# I Don't Get This One...



## Judge Spear (May 24, 2013)

So we have one called Orange Grind...
I literally can't form an opinion. I'm neutral here.
http://orangegrind.petitesymphony.com/comic/orangegrind-33/

I mean, the art's fine. Characters (some of them) are cute, I suppose.
Not trying to rope in an audience with borderline porn like the _other_ comics on this site.
But it's plot...

Now, I'm not sure sometimes when a story is bad or I'm just an idiot, but this seems like a story that's making a contrived attempt at being wonky with oddball characters like Zoophobia. Only difference is that Zoophobia still made sense to me very easily.
This doesn't and I'm not sure why. :I

You guys dissect it for me.


----------



## septango (May 24, 2013)

i was too lazy to read it very far but im gunna blame it on post modernism


----------



## Mentova (May 26, 2013)

I read it out of boredom.

Just... what?

I'll say its not _bad_. I've seen worse. Way worse. But it just doesn't go anywhere. At all.

It seems like the author has some idea of a story. Fox lady gets fired and randomly drops everything to move to some weird place that isn't explained with a cast of LOLRANDUMB characters. 

aaaaaaaaaand that's it.

Everything in between is just random wacky stuff. In the 56 pages all that happens is they get on a bus and crash into the woods. That's it. Not to mention two of the characters are borderline offensive. Haha the skinny girl thinks she's fat cause she has self image issues! The wacky randumb bat character is probably autistic or something isn't that funny! In those 56 pages _nothing happens_ other than wacky shit with dumb characters.

I just find it odd that the author clearly has some kind of idea of where the (poorly explained) story is going, but just... nothing happens.


----------



## septango (May 26, 2013)

Mentova said:


> I read it out of boredom.
> 
> 
> It seems like the author has some idea of a story. Fox lady gets fired and randomly drops everything to move to some weird place that isn't explained with a cast of LOLRANDUMB characters.
> ...



as I said, post-modernism


----------



## Judge Spear (Jun 2, 2013)

Mentova said:


> I read it out of boredom.
> 
> Just... what?
> 
> ...



That's what I figured was going on...nothing. :I

Zoophobia is wacky, but it goes somewhere at least. Same for Sequential Arts.



septango said:


> as I said, post-modernism



Which isn't really a good explanation.


----------

▸ REQUIREMENT 1
Please rewrite the rows starting with the line containing "Give the number" and going on through the line containing "Answer: approximately 135°", swapping "wooden post" for "wooden stake" and leaving everything else unchanged.

▸ DATA RECORDS
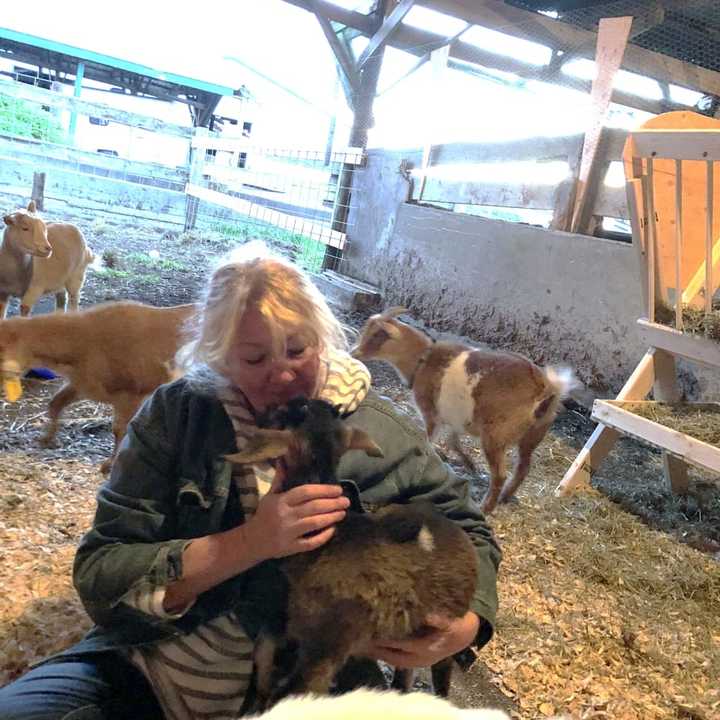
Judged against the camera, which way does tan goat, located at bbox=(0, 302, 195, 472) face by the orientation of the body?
to the viewer's left

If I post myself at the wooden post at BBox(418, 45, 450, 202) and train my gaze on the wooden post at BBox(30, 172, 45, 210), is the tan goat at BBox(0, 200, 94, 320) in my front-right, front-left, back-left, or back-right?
front-left

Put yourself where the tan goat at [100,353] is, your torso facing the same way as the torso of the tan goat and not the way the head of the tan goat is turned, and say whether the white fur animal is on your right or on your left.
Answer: on your left

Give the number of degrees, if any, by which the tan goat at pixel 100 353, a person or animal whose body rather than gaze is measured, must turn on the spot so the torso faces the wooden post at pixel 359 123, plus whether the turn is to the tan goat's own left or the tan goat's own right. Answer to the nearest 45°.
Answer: approximately 135° to the tan goat's own right

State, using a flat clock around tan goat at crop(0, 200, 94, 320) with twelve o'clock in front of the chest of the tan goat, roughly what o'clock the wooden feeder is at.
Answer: The wooden feeder is roughly at 9 o'clock from the tan goat.

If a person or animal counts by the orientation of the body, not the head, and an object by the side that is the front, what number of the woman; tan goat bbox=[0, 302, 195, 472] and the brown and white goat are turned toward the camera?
1

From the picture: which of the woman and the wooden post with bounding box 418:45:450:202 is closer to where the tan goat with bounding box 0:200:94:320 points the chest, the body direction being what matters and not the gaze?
the woman

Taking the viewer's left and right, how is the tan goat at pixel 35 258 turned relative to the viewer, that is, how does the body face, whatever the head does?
facing the viewer and to the left of the viewer

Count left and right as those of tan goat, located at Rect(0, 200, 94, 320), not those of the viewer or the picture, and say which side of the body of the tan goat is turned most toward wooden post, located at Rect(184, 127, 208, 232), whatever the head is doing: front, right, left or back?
back

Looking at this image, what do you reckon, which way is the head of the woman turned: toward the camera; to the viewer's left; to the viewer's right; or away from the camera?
toward the camera

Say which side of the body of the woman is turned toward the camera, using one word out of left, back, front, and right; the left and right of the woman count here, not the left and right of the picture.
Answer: front

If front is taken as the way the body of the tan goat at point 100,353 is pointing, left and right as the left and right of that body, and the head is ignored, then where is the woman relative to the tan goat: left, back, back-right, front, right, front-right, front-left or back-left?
left

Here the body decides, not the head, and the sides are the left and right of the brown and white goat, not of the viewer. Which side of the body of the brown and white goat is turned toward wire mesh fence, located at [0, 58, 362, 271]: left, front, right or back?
front

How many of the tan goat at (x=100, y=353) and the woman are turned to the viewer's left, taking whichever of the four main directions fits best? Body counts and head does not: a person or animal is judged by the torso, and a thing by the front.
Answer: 1

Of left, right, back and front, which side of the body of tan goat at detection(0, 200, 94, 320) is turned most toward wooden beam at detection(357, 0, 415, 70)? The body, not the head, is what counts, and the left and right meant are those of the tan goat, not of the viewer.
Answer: back

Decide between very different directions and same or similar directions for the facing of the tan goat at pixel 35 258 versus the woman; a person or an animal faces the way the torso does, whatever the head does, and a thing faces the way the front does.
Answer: same or similar directions

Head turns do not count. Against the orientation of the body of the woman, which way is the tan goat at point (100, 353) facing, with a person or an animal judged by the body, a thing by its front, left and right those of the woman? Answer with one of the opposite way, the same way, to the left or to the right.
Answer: to the right

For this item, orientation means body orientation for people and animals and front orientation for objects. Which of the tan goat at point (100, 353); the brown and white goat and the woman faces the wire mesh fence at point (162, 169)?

▸ REQUIREMENT 2
Summarize the forum thread about Orange Grind in two sentences.

▸ ANSWER BOX 1
Give the number of degrees, if any, by which the tan goat at pixel 100 353, a person or animal whose body rather than gaze is measured, must turn on the spot so the torso faces the wooden stake at pixel 359 123, plus whether the turn is to the tan goat's own left or the tan goat's own right. Answer to the nearest 45°.
Answer: approximately 135° to the tan goat's own right

▸ ANSWER BOX 2
Judge Spear finds the webcomic Orange Grind's art fine but its plot hard to make sense of, unlike Zoophobia, and asks others to dissect it. Mentova says it is not bad but nothing happens beyond random wacky stuff with dumb characters, septango blames postmodernism, and Judge Spear rejects that as not really a good explanation.